* Problem statement:
The full set of entries below, restated word for word and stripped of images, is the expected result.
• • •
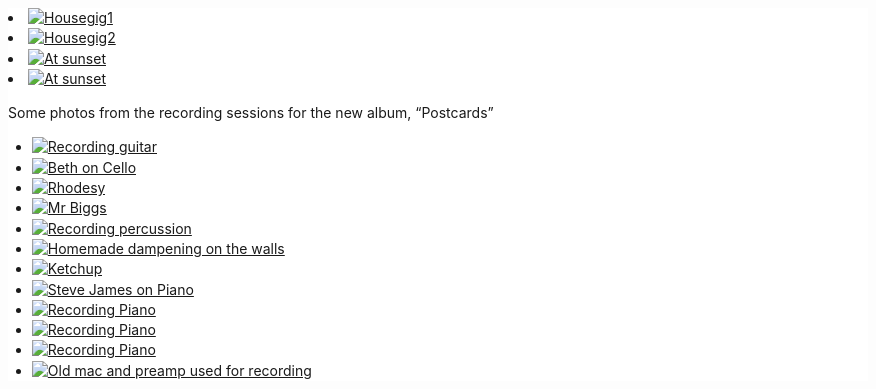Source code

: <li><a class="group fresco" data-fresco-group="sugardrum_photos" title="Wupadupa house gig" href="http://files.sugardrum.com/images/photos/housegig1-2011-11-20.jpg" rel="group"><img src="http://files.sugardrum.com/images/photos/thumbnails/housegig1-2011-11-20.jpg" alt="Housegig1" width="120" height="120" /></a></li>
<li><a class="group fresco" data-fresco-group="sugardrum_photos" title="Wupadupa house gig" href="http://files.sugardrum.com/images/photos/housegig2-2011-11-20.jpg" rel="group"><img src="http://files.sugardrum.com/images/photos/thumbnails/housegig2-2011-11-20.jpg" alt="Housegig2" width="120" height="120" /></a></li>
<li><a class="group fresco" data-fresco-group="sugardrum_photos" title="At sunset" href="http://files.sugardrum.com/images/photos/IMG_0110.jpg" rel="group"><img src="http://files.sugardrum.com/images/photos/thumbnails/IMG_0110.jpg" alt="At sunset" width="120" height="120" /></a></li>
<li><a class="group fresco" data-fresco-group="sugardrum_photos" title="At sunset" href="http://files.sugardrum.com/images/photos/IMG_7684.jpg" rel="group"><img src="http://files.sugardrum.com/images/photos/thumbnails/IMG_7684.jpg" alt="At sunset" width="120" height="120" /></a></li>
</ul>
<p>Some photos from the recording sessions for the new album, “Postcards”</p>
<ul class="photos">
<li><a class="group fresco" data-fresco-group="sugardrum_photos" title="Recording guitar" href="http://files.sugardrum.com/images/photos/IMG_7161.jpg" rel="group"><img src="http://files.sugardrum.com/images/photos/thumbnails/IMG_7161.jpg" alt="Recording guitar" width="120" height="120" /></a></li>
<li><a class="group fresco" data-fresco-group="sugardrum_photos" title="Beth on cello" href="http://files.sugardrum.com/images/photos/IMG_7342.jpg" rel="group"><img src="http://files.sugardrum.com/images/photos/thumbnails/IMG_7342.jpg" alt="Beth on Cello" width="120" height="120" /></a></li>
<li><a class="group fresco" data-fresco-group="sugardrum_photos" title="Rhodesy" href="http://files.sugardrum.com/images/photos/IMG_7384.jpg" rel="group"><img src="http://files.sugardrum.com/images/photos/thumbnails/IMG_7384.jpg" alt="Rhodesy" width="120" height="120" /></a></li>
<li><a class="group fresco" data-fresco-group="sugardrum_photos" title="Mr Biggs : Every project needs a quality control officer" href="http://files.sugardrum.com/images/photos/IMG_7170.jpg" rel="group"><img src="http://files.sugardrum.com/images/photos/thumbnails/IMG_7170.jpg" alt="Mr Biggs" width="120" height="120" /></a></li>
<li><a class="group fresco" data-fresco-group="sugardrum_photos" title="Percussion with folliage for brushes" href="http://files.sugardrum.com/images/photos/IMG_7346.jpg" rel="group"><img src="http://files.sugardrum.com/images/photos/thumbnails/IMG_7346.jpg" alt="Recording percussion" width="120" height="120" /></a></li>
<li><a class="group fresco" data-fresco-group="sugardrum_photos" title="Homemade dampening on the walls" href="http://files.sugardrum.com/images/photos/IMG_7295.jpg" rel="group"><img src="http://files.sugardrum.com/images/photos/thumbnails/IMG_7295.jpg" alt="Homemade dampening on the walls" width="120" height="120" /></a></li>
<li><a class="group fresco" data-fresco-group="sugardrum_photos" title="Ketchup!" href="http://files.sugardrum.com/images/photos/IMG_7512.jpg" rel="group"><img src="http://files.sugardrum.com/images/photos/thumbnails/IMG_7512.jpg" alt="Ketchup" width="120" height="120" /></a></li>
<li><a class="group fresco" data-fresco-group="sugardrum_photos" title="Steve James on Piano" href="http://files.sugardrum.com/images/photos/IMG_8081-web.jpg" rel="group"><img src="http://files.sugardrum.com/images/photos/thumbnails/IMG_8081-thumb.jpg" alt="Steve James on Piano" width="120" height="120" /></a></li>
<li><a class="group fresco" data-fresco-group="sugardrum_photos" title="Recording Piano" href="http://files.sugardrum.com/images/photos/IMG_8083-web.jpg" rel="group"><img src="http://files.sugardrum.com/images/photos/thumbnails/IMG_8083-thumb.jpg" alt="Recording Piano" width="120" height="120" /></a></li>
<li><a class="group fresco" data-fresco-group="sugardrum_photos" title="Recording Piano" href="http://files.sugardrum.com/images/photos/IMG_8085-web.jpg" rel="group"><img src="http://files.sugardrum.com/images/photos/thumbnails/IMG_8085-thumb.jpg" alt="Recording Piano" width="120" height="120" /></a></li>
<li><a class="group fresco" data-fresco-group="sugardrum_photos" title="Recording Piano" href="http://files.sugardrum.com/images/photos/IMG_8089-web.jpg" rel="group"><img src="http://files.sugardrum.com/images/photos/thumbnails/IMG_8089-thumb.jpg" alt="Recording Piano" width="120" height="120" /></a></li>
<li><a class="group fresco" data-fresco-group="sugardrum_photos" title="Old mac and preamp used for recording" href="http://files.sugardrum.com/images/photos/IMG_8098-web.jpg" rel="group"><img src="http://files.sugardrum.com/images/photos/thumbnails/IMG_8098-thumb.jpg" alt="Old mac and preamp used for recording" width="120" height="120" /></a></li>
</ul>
• • •
* Result:
Source code

: <li><a class="group fresco" data-fresco-group="sugardrum_photos" title="Wupadupa house gig" href="http://files.sugardrum.com/images/photos/housegig1-2011-11-20.jpg" rel="group"><img src="http://files.sugardrum.com/images/photos/thumbnails/housegig1-2011-11-20.jpg" alt="Housegig1" width="120" height="120" /></a></li>
<li><a class="group fresco" data-fresco-group="sugardrum_photos" title="Wupadupa house gig" href="http://files.sugardrum.com/images/photos/housegig2-2011-11-20.jpg" rel="group"><img src="http://files.sugardrum.com/images/photos/thumbnails/housegig2-2011-11-20.jpg" alt="Housegig2" width="120" height="120" /></a></li>
<li><a class="group fresco" data-fresco-group="sugardrum_photos" title="At sunset" href="http://files.sugardrum.com/images/photos/IMG_0110.jpg" rel="group"><img src="http://files.sugardrum.com/images/photos/thumbnails/IMG_0110.jpg" alt="At sunset" width="120" height="120" /></a></li>
<li><a class="group fresco" data-fresco-group="sugardrum_photos" title="At sunset" href="http://files.sugardrum.com/images/photos/IMG_7684.jpg" rel="group"><img src="http://files.sugardrum.com/images/photos/thumbnails/IMG_7684.jpg" alt="At sunset" width="120" height="120" /></a></li>
</ul>
<p>Some photos from the recording sessions for the new album, “Postcards”</p>
<ul class="photos">
<li><a class="group fresco" data-fresco-group="sugardrum_photos" title="Recording guitar" href="http://files.sugardrum.com/images/photos/IMG_7161.jpg" rel="group"><img src="http://files.sugardrum.com/images/photos/thumbnails/IMG_7161.jpg" alt="Recording guitar" width="120" height="120" /></a></li>
<li><a class="group fresco" data-fresco-group="sugardrum_photos" title="Beth on cello" href="http://files.sugardrum.com/images/photos/IMG_7342.jpg" rel="group"><img src="http://files.sugardrum.com/images/photos/thumbnails/IMG_7342.jpg" alt="Beth on Cello" width="120" height="120" /></a></li>
<li><a class="group fresco" data-fresco-group="sugardrum_photos" title="Rhodesy" href="http://files.sugardrum.com/images/photos/IMG_7384.jpg" rel="group"><img src="http://files.sugardrum.com/images/photos/thumbnails/IMG_7384.jpg" alt="Rhodesy" width="120" height="120" /></a></li>
<li><a class="group fresco" data-fresco-group="sugardrum_photos" title="Mr Biggs : Every project needs a quality control officer" href="http://files.sugardrum.com/images/photos/IMG_7170.jpg" rel="group"><img src="http://files.sugardrum.com/images/photos/thumbnails/IMG_7170.jpg" alt="Mr Biggs" width="120" height="120" /></a></li>
<li><a class="group fresco" data-fresco-group="sugardrum_photos" title="Percussion with folliage for brushes" href="http://files.sugardrum.com/images/photos/IMG_7346.jpg" rel="group"><img src="http://files.sugardrum.com/images/photos/thumbnails/IMG_7346.jpg" alt="Recording percussion" width="120" height="120" /></a></li>
<li><a class="group fresco" data-fresco-group="sugardrum_photos" title="Homemade dampening on the walls" href="http://files.sugardrum.com/images/photos/IMG_7295.jpg" rel="group"><img src="http://files.sugardrum.com/images/photos/thumbnails/IMG_7295.jpg" alt="Homemade dampening on the walls" width="120" height="120" /></a></li>
<li><a class="group fresco" data-fresco-group="sugardrum_photos" title="Ketchup!" href="http://files.sugardrum.com/images/photos/IMG_7512.jpg" rel="group"><img src="http://files.sugardrum.com/images/photos/thumbnails/IMG_7512.jpg" alt="Ketchup" width="120" height="120" /></a></li>
<li><a class="group fresco" data-fresco-group="sugardrum_photos" title="Steve James on Piano" href="http://files.sugardrum.com/images/photos/IMG_8081-web.jpg" rel="group"><img src="http://files.sugardrum.com/images/photos/thumbnails/IMG_8081-thumb.jpg" alt="Steve James on Piano" width="120" height="120" /></a></li>
<li><a class="group fresco" data-fresco-group="sugardrum_photos" title="Recording Piano" href="http://files.sugardrum.com/images/photos/IMG_8083-web.jpg" rel="group"><img src="http://files.sugardrum.com/images/photos/thumbnails/IMG_8083-thumb.jpg" alt="Recording Piano" width="120" height="120" /></a></li>
<li><a class="group fresco" data-fresco-group="sugardrum_photos" title="Recording Piano" href="http://files.sugardrum.com/images/photos/IMG_8085-web.jpg" rel="group"><img src="http://files.sugardrum.com/images/photos/thumbnails/IMG_8085-thumb.jpg" alt="Recording Piano" width="120" height="120" /></a></li>
<li><a class="group fresco" data-fresco-group="sugardrum_photos" title="Recording Piano" href="http://files.sugardrum.com/images/photos/IMG_8089-web.jpg" rel="group"><img src="http://files.sugardrum.com/images/photos/thumbnails/IMG_8089-thumb.jpg" alt="Recording Piano" width="120" height="120" /></a></li>
<li><a class="group fresco" data-fresco-group="sugardrum_photos" title="Old mac and preamp used for recording" href="http://files.sugardrum.com/images/photos/IMG_8098-web.jpg" rel="group"><img src="http://files.sugardrum.com/images/photos/thumbnails/IMG_8098-thumb.jpg" alt="Old mac and preamp used for recording" width="120" height="120" /></a></li>
</ul>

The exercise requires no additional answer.